Eppure qualche motivo per mettersi serenamente in cammino alle biancorosse davvero non manca: e
se il rientro di Santarelli, di ora in ora, si fa sempre più probabile, quello di Stoppa, salutato già con
Villafranca, offrirà maggiori garanzie alle voci minutaggio e condizione fisica.

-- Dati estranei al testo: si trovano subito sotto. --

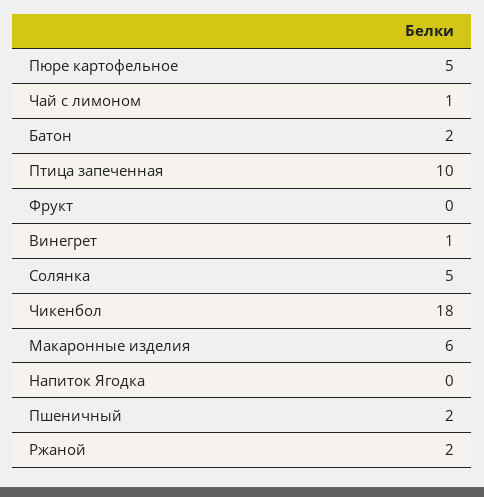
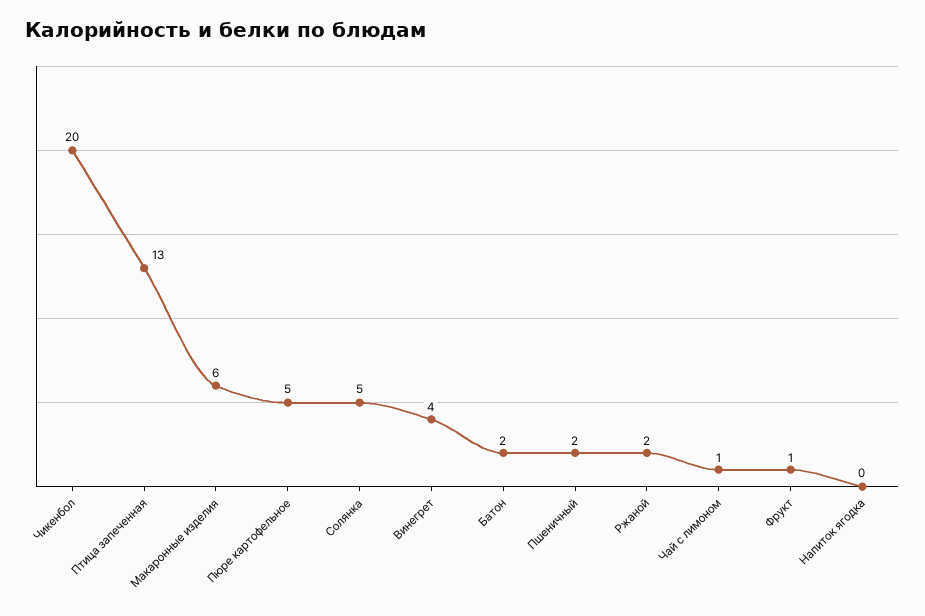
  {
    "Пюре картофельное": 5,
    "Чай с лимоном": 1,
    "Батон": 2,
-   "Птица запеченная": 10,
+   "Птица запеченная": 13,
-   "Фрукт": 0,
+   "Фрукт": 1,
-   "Винегрет": 1,
+   "Винегрет": 4,
    "Солянка": 5,
-   "Чикенбол": 18,
+   "Чикенбол": 20,
    "Макаронные изделия": 6,
    "Напиток Ягодка": 0,
    "Пшеничный": 2,
    "Ржаной": 2
  }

Coach Jonata Chimenti,
poi, può a buon diritto fregarsi le mani per la ritrovata - o scoperta? - vena realizzativa di Monaco (10
nel 3° periodo del derby) e per la crescita di Federica Destro, ancora lungi dall'essere un playmaker
con la P maiuscola ma ben avviata a costruirsi una dimensione in un ruolo che, oggi, richiede anche la
capacità, a lei propria, di fare canestro. Mancata l'occasione con Villafranca, un successo con l'Itas
Alperia potrebbe proiettare Vicenza all'aggancio con Milano - alle prese con il capolista Geas e,
ovviamente, se Sesto dovesse espugnare il PalaGiordani - e al virtuale sorpasso grazie al favorevole
quoziente canestri. Per Crema, di scena in casa con Pordenone, ci sarà comunque da aspettare
magari fino a Mercoledì 4 Aprile, data designata per lo scontro diretto. VelcoFin, inoltre, potrebbe anche
tenere a distanza di sicurezza, in ottica play-off, Marghera e Udine, entrambe sul gradino n. 22, con le
lagunari (0-1 vs Vicenza) in trasferta a Costa e le friulane (1-0 con le beriche) impegnate al Carnera
con S. Martino.
Ital Alperia e VelcoFin saranno in campo domani, Sabato 10 Marzo, alle 20.30 nel Palasport altoatesino
intitolato all'indimenticabile Paola Mazzali: arbitri Andrea Zancolò di Casarsa della Delizia (PN) e
Nicholas Pellicani di Ronchi dei Legionari (UD).